▶ _EXERCISE INSTRUCTIONS_:
What is needed is an exact copy of the lines from the one containing "CHAUSSURES DE" through the last line of the entries below, both included.

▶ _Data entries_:
######

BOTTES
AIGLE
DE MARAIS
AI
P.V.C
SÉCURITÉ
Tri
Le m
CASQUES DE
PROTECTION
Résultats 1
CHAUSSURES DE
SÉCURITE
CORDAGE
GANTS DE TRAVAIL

######

▶ _RESULT OF THE TASK_:
CHAUSSURES DE
SÉCURITE
CORDAGE
GANTS DE TRAVAIL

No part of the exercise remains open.